Que el juego permita semejante grado de atención a segmentar audiencias y fomentar la diversidad de locales se debe directamente a la decisión de gestionar una sola calle y no una ciudad con cientos de cuadras. Es detallista y funciona a la perfección con las vibras que el juego quiere transmitir.

Donde yo querría vivir

Mi pareja y yo nos hemos recién mudado a una nueva área de la ciudad. Todavía vamos por la segunda semana viviendo aquí y el área es muy diferente de dónde solíamos estar; se siente mucho más afluente aunque solo sea por unas cuadras a la redonda.

El fin de semana me di a la tarea de pasear por el nuevo barrio solo para tomar nota mental de los edificios. Dónde queda el gimnasio. Dónde está el hospital más cercano.
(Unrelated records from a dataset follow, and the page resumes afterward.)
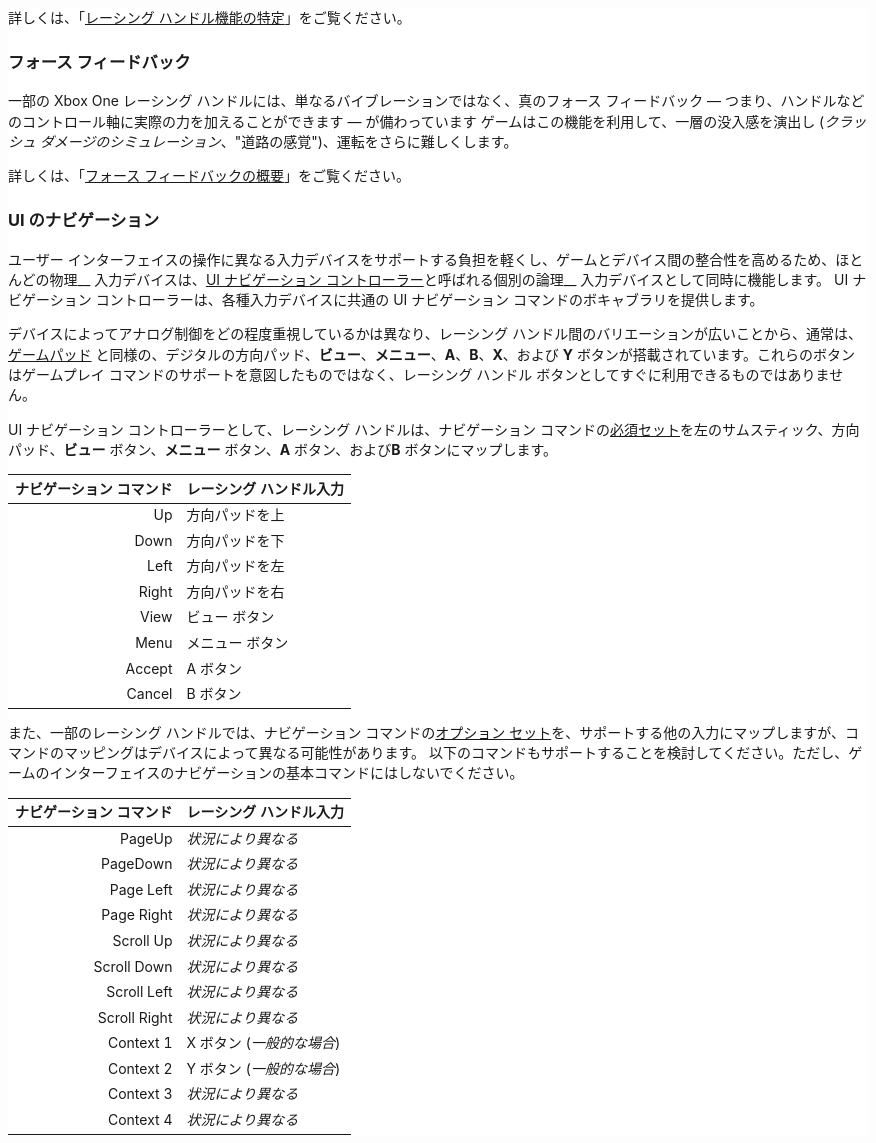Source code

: 詳しくは、「[レーシング ハンドル機能の特定](#determining-racing-wheel-capabilities)」をご覧ください。

### <a name="force-feedback"></a>フォース フィードバック

一部の Xbox One レーシング ハンドルには、単なるバイブレーションではなく、真のフォース フィードバック &mdash; つまり、ハンドルなどのコントロール軸に実際の力を加えることができます &mdash; が備わっています ゲームはこの機能を利用して、一層の没入感を演出し (_クラッシュ ダメージのシミュレーション_、"道路の感覚")、運転をさらに難しくします。

詳しくは、「[フォース フィードバックの概要](#force-feedback-overview)」をご覧ください。

### <a name="ui-navigation"></a>UI のナビゲーション

ユーザー インターフェイスの操作に異なる入力デバイスをサポートする負担を軽くし、ゲームとデバイス間の整合性を高めるため、ほとんどの物理__ 入力デバイスは、[UI ナビゲーション コントローラー](ui-navigation-controller.md)と呼ばれる個別の論理__ 入力デバイスとして同時に機能します。 UI ナビゲーション コントローラーは、各種入力デバイスに共通の UI ナビゲーション コマンドのボキャブラリを提供します。

デバイスによってアナログ制御をどの程度重視しているかは異なり、レーシング ハンドル間のバリエーションが広いことから、通常は、[ゲームパッド](gamepad-and-vibration.md) と同様の、デジタルの方向パッド、**ビュー**、**メニュー**、**A**、**B**、**X**、および **Y** ボタンが搭載されています。これらのボタンはゲームプレイ コマンドのサポートを意図したものではなく、レーシング ハンドル ボタンとしてすぐに利用できるものではありません。

UI ナビゲーション コントローラーとして、レーシング ハンドルは、ナビゲーション コマンドの[必須セット](ui-navigation-controller.md#required-set)を左のサムスティック、方向パッド、**ビュー** ボタン、**メニュー** ボタン、**A**  ボタン、および**B** ボタンにマップします。

| ナビゲーション コマンド | レーシング ハンドル入力 |
| ------------------:| ------------------ |
|                 Up | 方向パッドを上           |
|               Down | 方向パッドを下         |
|               Left | 方向パッドを左         |
|              Right | 方向パッドを右        |
|               View | ビュー ボタン        |
|               Menu | メニュー ボタン        |
|             Accept | A ボタン           |
|             Cancel | B ボタン           |

また、一部のレーシング ハンドルでは、ナビゲーション コマンドの[オプション セット](ui-navigation-controller.md#optional-set)を、サポートする他の入力にマップしますが、コマンドのマッピングはデバイスによって異なる可能性があります。 以下のコマンドもサポートすることを検討してください。ただし、ゲームのインターフェイスのナビゲーションの基本コマンドにはしないでください。

| ナビゲーション コマンド | レーシング ハンドル入力    |
| ------------------:| --------------------- |
|            PageUp | _状況により異なる_              |
|          PageDown | _状況により異なる_              |
|          Page Left | _状況により異なる_              |
|         Page Right | _状況により異なる_              |
|          Scroll Up | _状況により異なる_              |
|        Scroll Down | _状況により異なる_              |
|        Scroll Left | _状況により異なる_              |
|       Scroll Right | _状況により異なる_              |
|          Context 1 | X ボタン (_一般的な場合_) |
|          Context 2 | Y ボタン (_一般的な場合_) |
|          Context 3 | _状況により異なる_              |
|          Context 4 | _状況により異なる_              |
Cuántas abarroterías (acá les llaman supermercats) hay cerca.

Hay una sensación muy inquietante y divertida que me da el perderme en un espacio urbano, y deambular por las calles de mi nuevo barrio activó todo eso en mi cerebrito peatonal, no muy distinta de lo que sentí jugando Minami Lane.

Los edificios están ilustrados en aquel estilo ya reconocible de Blibloop, el cual descubrí por primera vez jugando Milki Delivery. Todo tiene un feeling japonés mezclado con influencias occidentales y realmente se siente como si estuviese diseñando la calle donde me gustaría vivir.

Si tuviese que criticar algo sería la ausencia de ciertos edificios como una sala de maquinitas, un videoclub para alquilar películas o un cine puro y duro donde pudiese escoger la cartelera. No hay de estos cerca de mi nuevo apartamento real así que buscaba un escape en el mundo virtual, pero no importa.

Minami Lane está disponible en Steam para PC y Mac en español (de España) con excelente soporte para controles. Es un divertido viajecito de 5 horas y lo recomiendo sin reservas.